I have been living in Vietnam for four years. So I heard those informations from my colleagues . They talked many things about their country, HCM city, habits of Saigon people. So I also know a little useful knowledges . 

I don't think so much about city name which used after or before 1975. Because Saigon had ever been *a Pearl of Indochina,* but the war destroyed the city, it's terrible. But now I see HCMc is more modern than before, and many Vietnamese didn't think much about the war, they love their country, their city and they have been working hard to improve their life. 

Last of all, Saigon or HCMc, it deponds on everyone. If foreigners come to Vietnam, they visit places in District 1, and they can tell that they were in Saigon. If they're out of center of the city and visit other places in the suburb of city, such as Cu Chi tunnels they can tell that they were in HCMc . 

So if we ask Vietnamese that what name of city they called, they'll ask it's HCM city, because that's a name of their hero. And do things like Vietnamese do.


----------



## riccardo66

I've been there six or seven times since '94 and it's always Saigon with all the people I've met, 'HCMC' is just what they put down on a form or for sending mail for example.


----------



## Lugubert

My friend's (Swedish) passport gives the birthplace as Ho Chi Minh.


----------



## aloannguyen

It's clearly that the two names indicate one place. HCMC is the official name used in formal documents. Meanwhile, Sai Gon is an old name and is more popular to people living in this city. In fact, the city has had so many other names but Saigon is still the most popular. People living in HCMC rarely say Ho Chi Minh City beacuse of the fact that there are 5 words (in Vietnamese) in the word compared to only 2 when pronouncing Saigon. However, for the other region, people prefer call HCMC. No one call HCMC without the word "city" to express the love to the great Uncle Ho. Therefore, interestingly, when the nearby resident just says: "I am going to the city tomorrow", everybody will at once know that city is HCMC, because the other cities are spoken about without the word "city" included, such as we say Da Nang, instead of Da Nang city


----------



## lietnhuca

I'm so sorry . May i use " spoken word" ?

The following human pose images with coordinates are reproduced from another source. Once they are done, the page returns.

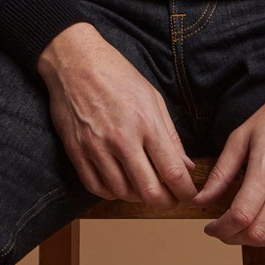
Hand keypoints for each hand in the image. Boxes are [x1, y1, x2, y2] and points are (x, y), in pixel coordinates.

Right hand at [37, 23, 199, 205]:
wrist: (74, 61)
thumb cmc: (117, 75)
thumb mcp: (152, 98)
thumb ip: (170, 136)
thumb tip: (187, 166)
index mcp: (146, 123)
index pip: (173, 172)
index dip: (186, 192)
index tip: (190, 195)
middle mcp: (122, 139)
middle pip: (149, 191)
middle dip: (165, 202)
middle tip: (170, 199)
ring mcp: (96, 147)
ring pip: (123, 193)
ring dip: (138, 197)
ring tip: (145, 188)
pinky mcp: (77, 151)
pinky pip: (96, 187)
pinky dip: (112, 193)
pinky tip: (120, 185)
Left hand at [192, 90, 264, 245]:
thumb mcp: (241, 137)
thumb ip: (221, 172)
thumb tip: (202, 199)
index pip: (242, 215)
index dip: (221, 228)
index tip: (211, 227)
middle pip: (260, 232)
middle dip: (235, 238)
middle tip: (223, 231)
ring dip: (257, 240)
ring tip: (243, 230)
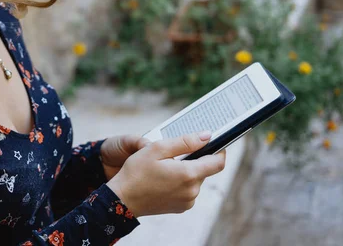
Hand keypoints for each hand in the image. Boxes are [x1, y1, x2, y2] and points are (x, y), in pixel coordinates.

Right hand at [106, 131, 226, 217]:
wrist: (122, 199)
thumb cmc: (136, 172)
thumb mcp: (157, 149)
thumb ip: (185, 141)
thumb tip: (207, 136)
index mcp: (189, 174)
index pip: (218, 162)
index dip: (220, 150)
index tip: (214, 143)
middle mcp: (192, 191)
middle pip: (204, 170)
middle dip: (194, 160)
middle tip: (172, 155)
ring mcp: (187, 201)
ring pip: (195, 180)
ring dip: (186, 172)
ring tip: (164, 168)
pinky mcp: (181, 207)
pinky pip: (187, 191)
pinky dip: (180, 183)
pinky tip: (163, 179)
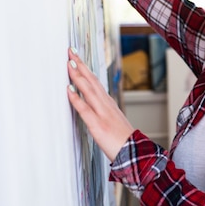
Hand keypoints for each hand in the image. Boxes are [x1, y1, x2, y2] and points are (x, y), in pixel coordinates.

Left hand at [66, 47, 133, 161]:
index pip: (95, 82)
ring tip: (70, 63)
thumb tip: (92, 104)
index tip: (77, 57)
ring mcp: (102, 114)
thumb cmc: (124, 140)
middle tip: (71, 51)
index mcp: (109, 104)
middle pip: (92, 81)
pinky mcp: (98, 125)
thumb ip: (103, 111)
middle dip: (81, 65)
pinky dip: (77, 98)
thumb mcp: (114, 121)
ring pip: (89, 91)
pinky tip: (69, 90)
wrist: (135, 154)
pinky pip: (85, 110)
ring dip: (78, 76)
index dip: (86, 69)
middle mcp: (106, 105)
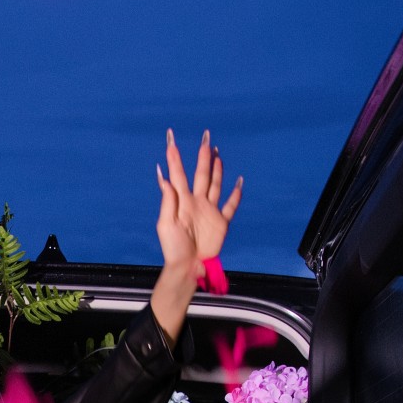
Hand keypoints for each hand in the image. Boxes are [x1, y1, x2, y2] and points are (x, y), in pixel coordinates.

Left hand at [153, 128, 242, 268]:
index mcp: (181, 201)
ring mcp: (209, 211)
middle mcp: (196, 202)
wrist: (187, 266)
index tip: (171, 139)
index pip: (177, 173)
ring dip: (217, 168)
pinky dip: (236, 193)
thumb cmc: (173, 248)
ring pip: (215, 184)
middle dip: (202, 155)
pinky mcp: (221, 222)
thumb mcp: (166, 224)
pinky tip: (238, 181)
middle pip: (201, 173)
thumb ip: (168, 200)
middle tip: (205, 136)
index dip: (174, 157)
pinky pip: (230, 205)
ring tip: (216, 152)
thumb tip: (163, 177)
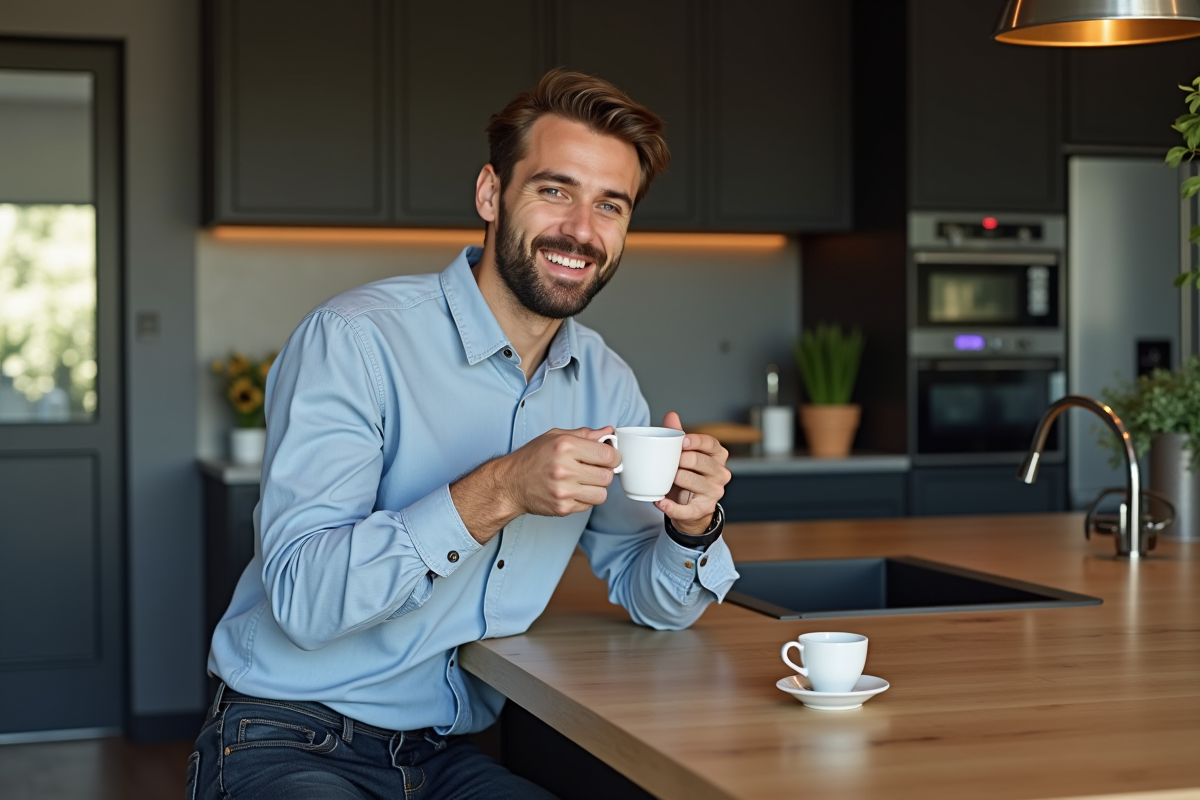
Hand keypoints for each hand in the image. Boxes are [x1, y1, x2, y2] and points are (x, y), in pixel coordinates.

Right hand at [451, 427, 619, 542]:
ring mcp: (563, 491)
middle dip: (604, 472)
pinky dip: (584, 499)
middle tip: (593, 469)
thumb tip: (609, 432)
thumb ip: (584, 434)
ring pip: (601, 494)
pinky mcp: (562, 507)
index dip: (613, 457)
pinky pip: (588, 506)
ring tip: (583, 481)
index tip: (609, 458)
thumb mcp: (556, 437)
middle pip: (607, 476)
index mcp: (565, 446)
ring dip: (596, 488)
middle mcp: (564, 469)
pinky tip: (572, 490)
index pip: (607, 455)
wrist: (509, 483)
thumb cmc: (532, 458)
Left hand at [654, 411, 729, 534]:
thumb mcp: (684, 454)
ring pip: (693, 482)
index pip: (711, 444)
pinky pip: (687, 509)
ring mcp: (715, 492)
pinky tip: (662, 503)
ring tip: (663, 479)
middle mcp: (721, 473)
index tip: (681, 441)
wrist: (690, 505)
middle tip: (670, 462)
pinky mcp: (704, 508)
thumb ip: (677, 434)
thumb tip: (671, 415)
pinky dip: (672, 507)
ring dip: (675, 480)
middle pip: (701, 462)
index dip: (696, 441)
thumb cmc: (687, 474)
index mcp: (718, 455)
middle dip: (682, 460)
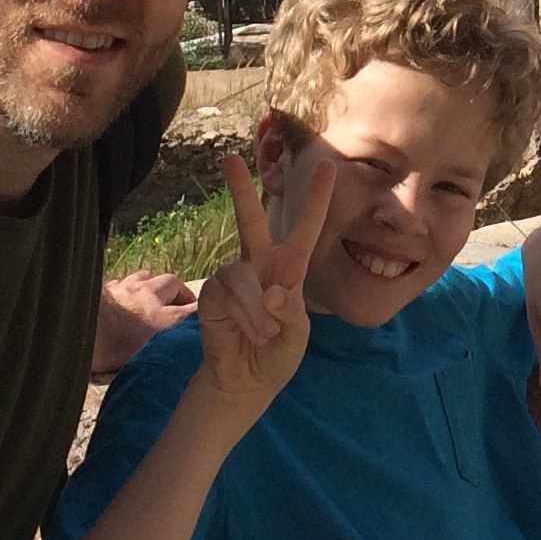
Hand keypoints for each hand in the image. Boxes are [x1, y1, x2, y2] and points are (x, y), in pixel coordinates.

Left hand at [91, 270, 197, 375]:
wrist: (78, 328)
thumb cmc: (111, 350)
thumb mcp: (146, 357)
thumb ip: (165, 350)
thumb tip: (179, 357)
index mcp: (162, 317)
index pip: (192, 309)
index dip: (200, 311)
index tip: (205, 317)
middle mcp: (149, 296)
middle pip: (172, 284)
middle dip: (179, 292)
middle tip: (179, 305)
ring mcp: (127, 288)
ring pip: (147, 277)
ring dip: (153, 285)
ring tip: (152, 296)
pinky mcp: (107, 286)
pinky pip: (123, 281)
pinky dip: (128, 286)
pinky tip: (123, 295)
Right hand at [193, 152, 329, 419]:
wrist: (248, 381)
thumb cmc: (277, 353)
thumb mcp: (296, 333)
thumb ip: (289, 311)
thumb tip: (270, 291)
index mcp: (289, 268)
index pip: (306, 228)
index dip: (316, 198)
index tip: (327, 166)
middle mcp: (259, 264)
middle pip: (251, 220)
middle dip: (239, 189)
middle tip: (228, 158)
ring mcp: (234, 278)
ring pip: (243, 273)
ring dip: (258, 308)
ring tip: (266, 334)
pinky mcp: (213, 294)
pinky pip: (230, 294)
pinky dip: (246, 315)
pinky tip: (253, 333)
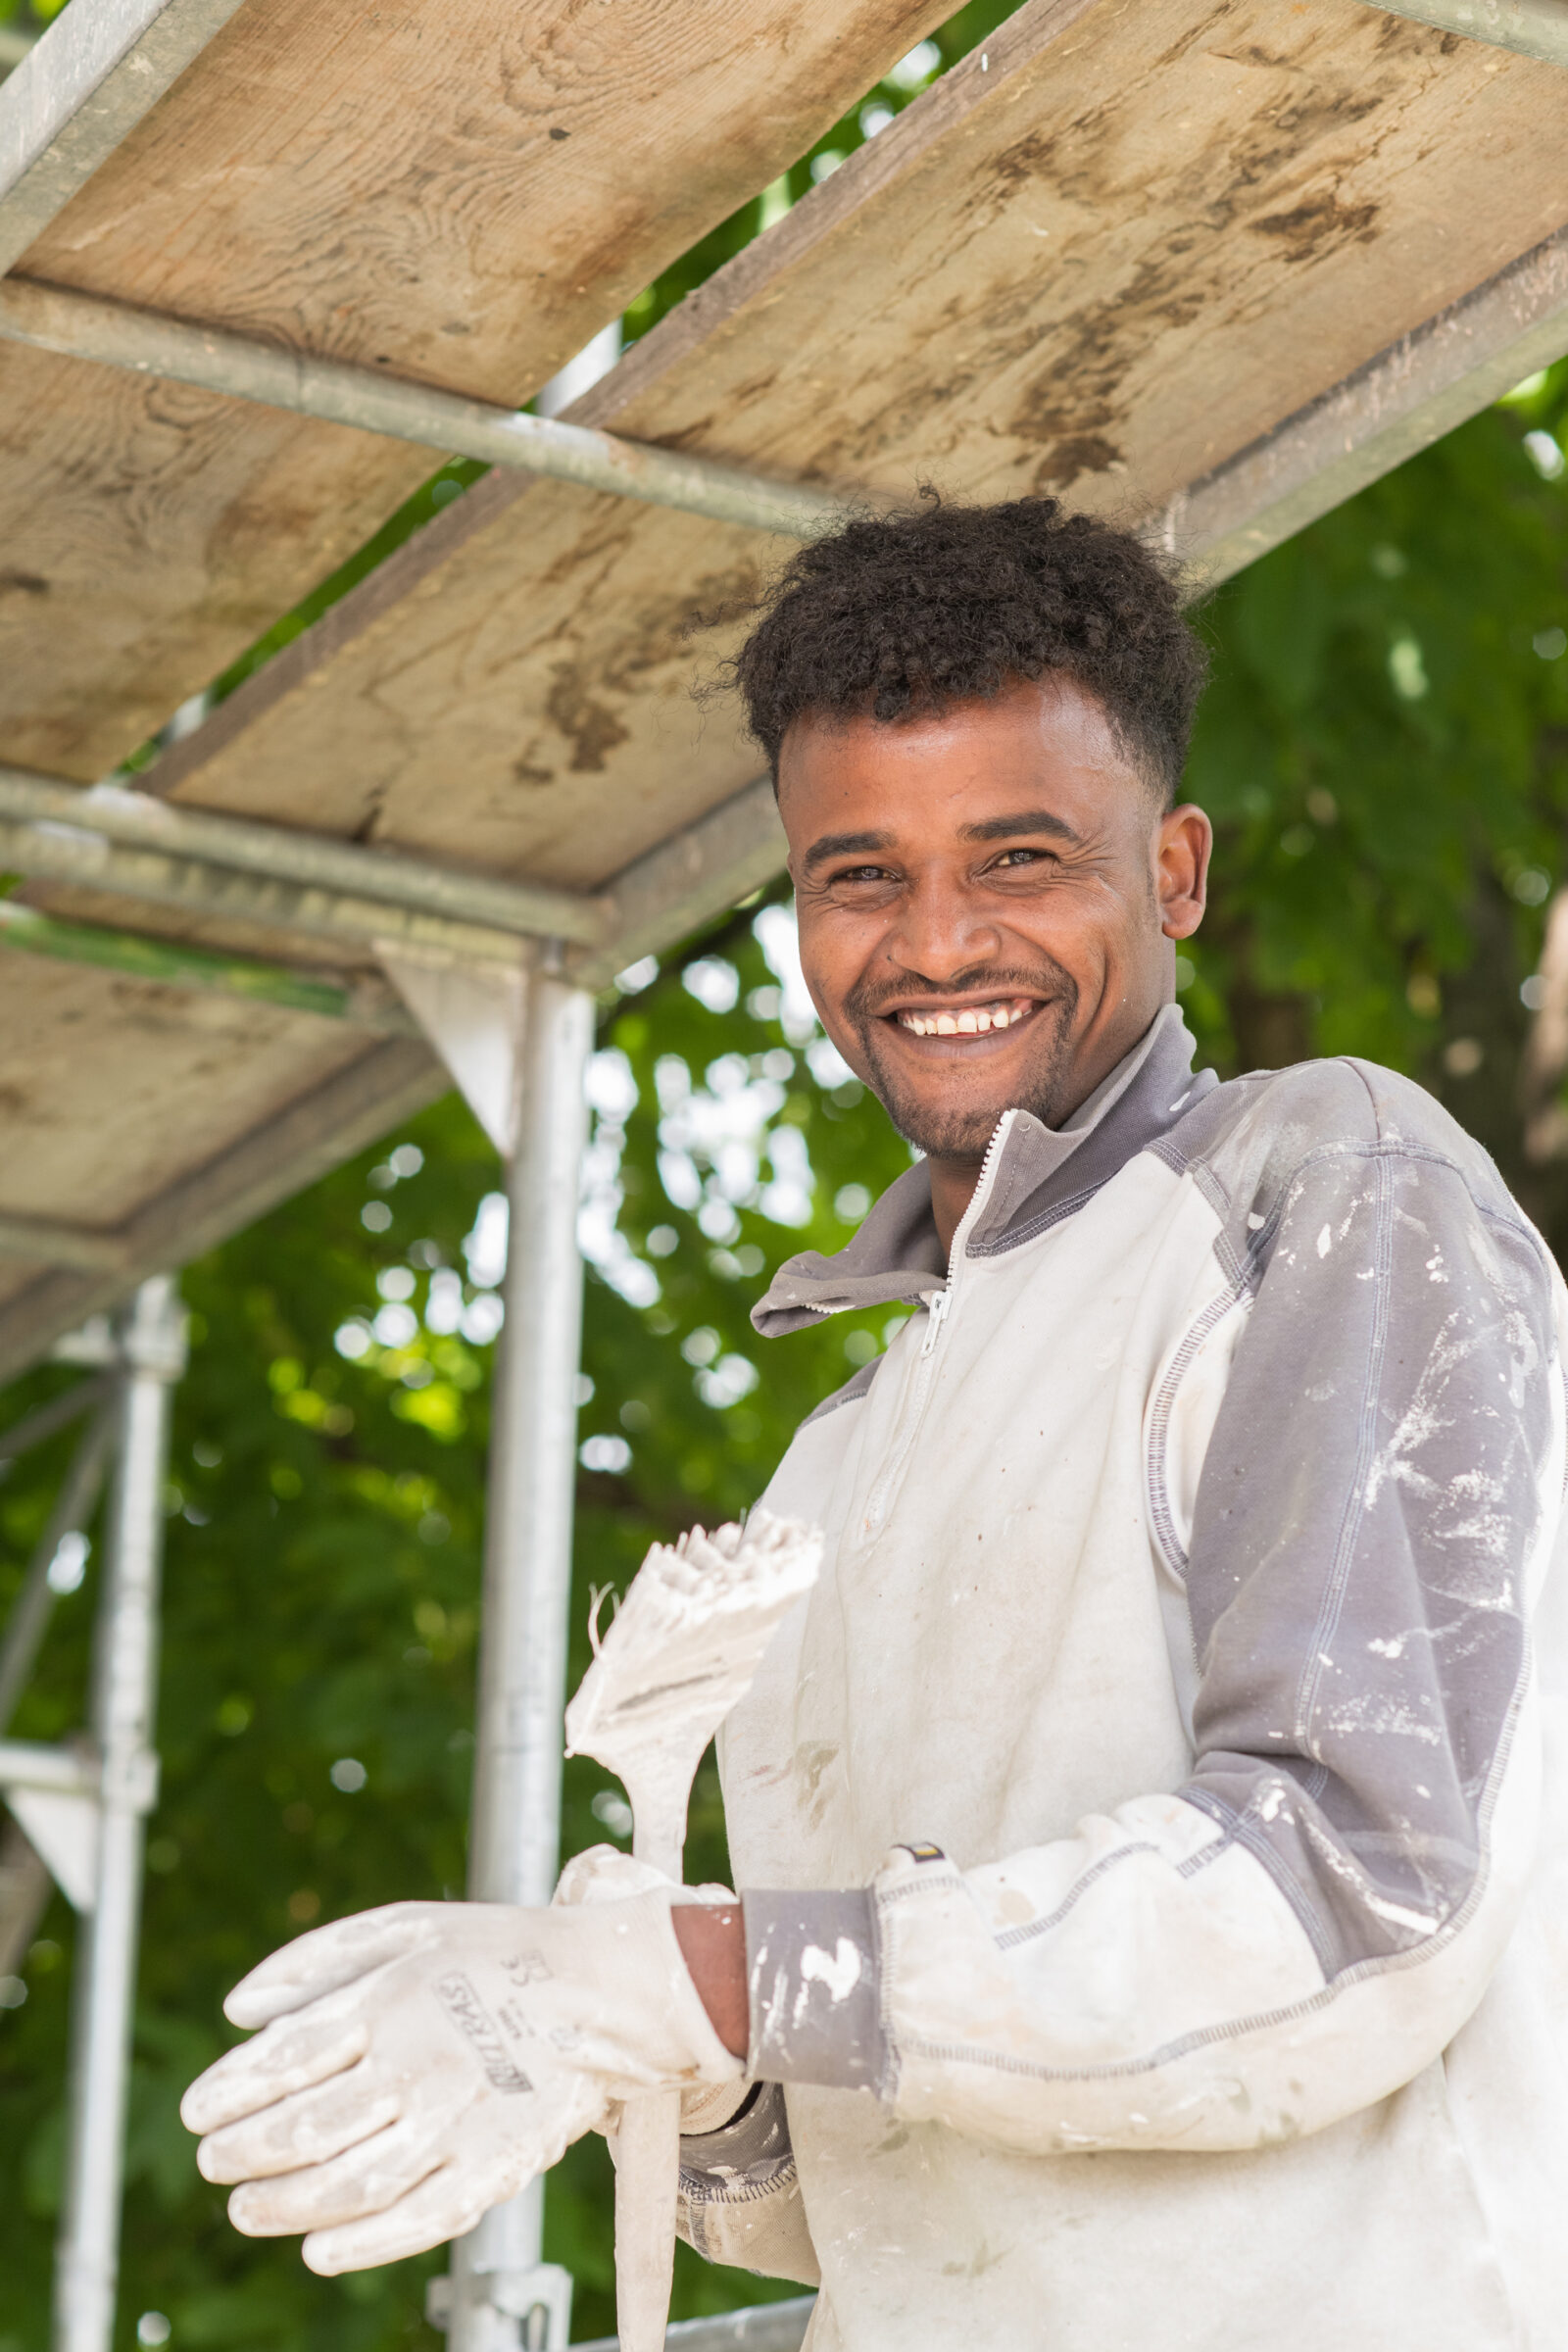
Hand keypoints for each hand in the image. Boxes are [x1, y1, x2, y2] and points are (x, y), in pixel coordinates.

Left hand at [181, 1870, 741, 2274]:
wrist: (605, 1986)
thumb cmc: (494, 1951)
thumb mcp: (404, 1926)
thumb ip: (316, 1959)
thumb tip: (237, 2011)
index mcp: (390, 1998)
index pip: (285, 2060)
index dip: (230, 2093)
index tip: (199, 2114)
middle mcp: (417, 2062)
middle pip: (304, 2129)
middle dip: (243, 2153)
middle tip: (214, 2163)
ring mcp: (457, 2120)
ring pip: (347, 2184)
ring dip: (282, 2205)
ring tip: (246, 2209)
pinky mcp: (495, 2165)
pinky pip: (416, 2220)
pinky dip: (359, 2244)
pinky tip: (317, 2251)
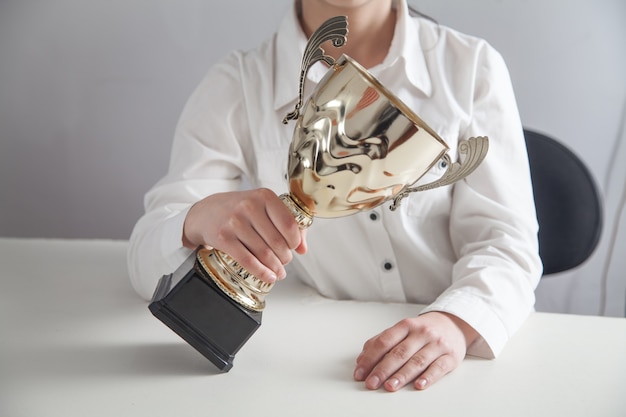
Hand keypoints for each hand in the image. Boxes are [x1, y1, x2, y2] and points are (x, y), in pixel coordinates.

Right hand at [182, 188, 306, 283]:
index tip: (294, 247)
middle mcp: (249, 206)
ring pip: (264, 253)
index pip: (289, 223)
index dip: (295, 241)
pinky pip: (248, 260)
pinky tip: (268, 276)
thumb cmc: (238, 209)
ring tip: (278, 271)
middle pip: (277, 241)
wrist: (205, 213)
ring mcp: (235, 222)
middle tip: (285, 262)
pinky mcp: (223, 238)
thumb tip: (303, 248)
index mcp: (264, 196)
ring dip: (275, 267)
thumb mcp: (262, 206)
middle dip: (285, 257)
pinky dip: (261, 272)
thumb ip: (286, 223)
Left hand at [354, 311, 477, 390]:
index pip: (384, 342)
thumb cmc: (422, 330)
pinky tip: (419, 385)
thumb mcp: (402, 330)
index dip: (370, 358)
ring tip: (390, 386)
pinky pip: (439, 368)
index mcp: (406, 325)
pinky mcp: (451, 356)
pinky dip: (428, 377)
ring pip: (417, 361)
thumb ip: (381, 342)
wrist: (453, 324)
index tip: (360, 373)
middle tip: (371, 383)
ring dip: (402, 375)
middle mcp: (421, 333)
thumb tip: (361, 359)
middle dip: (383, 370)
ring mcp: (437, 344)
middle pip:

People call Sai-gon ( feudal system 's full name  : Sài Gòn Gia Định  )  because that is habbit . However , when writting , all of us write  Ho Chi Minh City ( Thành phố Hồ Chí Minh ) in capital ( ho chi minh city <-- wrong ! you will be failed )

Actually member of union , comunist party alway speak and write : Ho Chi Minh City .

I have been living HCMC , District 1 ,nearly Ben Thanh Market


----------



## viscaelbarca

Ho Chi Minh city is official name.But people often use "saigon" because it's short.But most of people who live in South Vietnam use Saigon because of their political view.They hate communist party(of course they hate Ho Chi Minh).unlike people who live in HaNoi.
I'm from vietnam,and I hate Communist party.


----------



## dnb-merchant

i was travelling in vietnam and accidentally struck a nerve whilst asking a middle aged vietnamese woman for directions to "ho chi minh" she looked at me blankly i repeated. she only answered my question when i said Saigon. i didnt understand at the time but i do now. this is the only time i ever had any problem saying ho chi minh. but i would say the further south you go the more saigon is used in the older generation particularly.


----------



## Radioh

I would say people living in some rural areas(in the South, at least) don't even know the city's name was changed. My grandparents always and only called it Saigon. I know the official name is Ho Chi Minh but always say Saigon(and so do my family and a lot of my acquaintances here) unless I'm writing something formal. However, I don't think I will get into any trouble for writing Saigon in an essay.


----------